Queensland bancassurer Suncorp has lost two of its most senior technologists in quick succession, with highly regarded group chief information officer Sarah Harland headed for the door along with banking and wealth technology head Sharmilia Tsourdalakis.

Suncorp on Friday told investors that Harland will leave the multi-brand institution after four years late this month with Darren Abbruzzese, Suncorp’s head of Digital, Labs & Insurance Technology becoming acting chief information officer while a replacement is sought.

Harland’s departure comes as Suncorp continues to try and get its various brands onto a more standardised stack to rein-in disparities across technologies that can naturally proliferate without some sort of centralised guidance.

The institution is widely regarded as one of the more challenging environments to execute a cohesive tech strategy in because the semi-autonomous multi-brand structure means change needs to be championed repeatedly across business units.

The technology challenges Suncorp’s senior management have experienced finding ways to overcome its multi-brand structure have been on public display in recent years with former CEO Michael Cameron’s API-based ‘marketplace’ strategy conspicuously paused when he left.

That project’s leader, high profile executive Pip Marlow – who is now head of Salesforce in Australia and was previously Microsoft’s country chief here – also left as the marketplace was put on ice.

However the challenges of that project pale in comparison to Suncorp’s still moribund Oracle core banking replacement, dubbed ignite, that has copped criticism from not one but two chief executives.

With Suncorp’s bank tech chief Tsourdalakis now leaving the bank for Stockland, the institution will must find not one but two senior people to wrestle back control of the hobbled project that was slated to cost around $300 million.

It is understood the decision to go to Oracle for a new core preceded both Harland and Tsourdalakis.

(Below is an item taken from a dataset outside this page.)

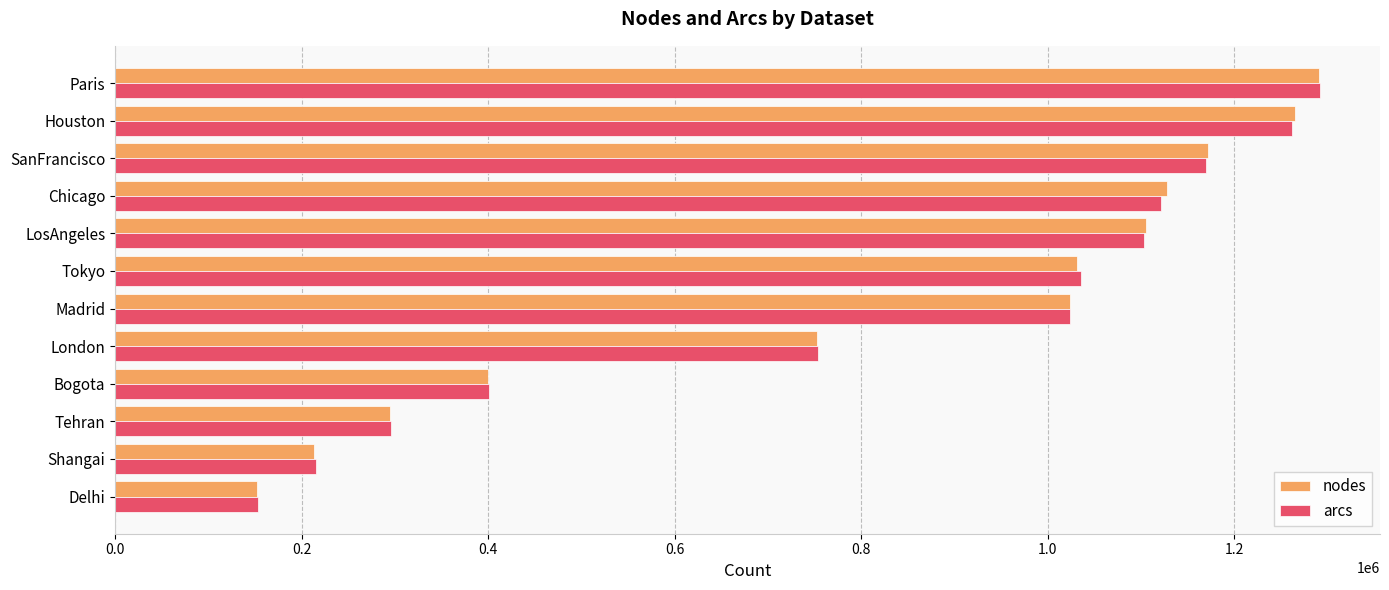

The value of arcs at Tokyo is 1035446. True or false?

True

In a remarkable coincidence of timing, the announcement of Harland’s departure comes within 24 hours of the CBA confirming that Matt Pancino was leaving that institution as chief technology officer.

Harland replaced Pancino as CIO when he left for the Commonwealth Bank of Australia.

Suncorp’s CEO Steve Johnston paid tribute to Harland’s achievements in a statement released to the ASX.

“Ms Harland has made a significant contribution in strengthening Suncorp’s technology and led Suncorp’s digital transformation over the past three years, including the development of the award-winning Suncorp App that brings together transactional banking, insurance, and rewards for our customers,” Johnston said.

“Sarah has also driven the development of Suncorp’s leading API layer, which gives the group great flexibility as we adapt to rapidly changing customer and community expectations.”

However it will not be lost on investors that the errant Oracle project will hardly be an attractive enticement for new tech talent, or that the Suncorp has lost it’s three most senior tech leaders – all women – in fairly short succession.

While the optics might be poor, a source at a rival institution said this was more a reflection of Suncorp actively hiring talented women into its technology ranks and those women then taking up more senior roles elsewhere.

The big question now is whether Suncorp will devolve the management of technology back to its various brands.

With capital markets now in meltdown, retaining the option to quickly spin brands out without dependence on centralised infrastructure could be starting to look very appealing.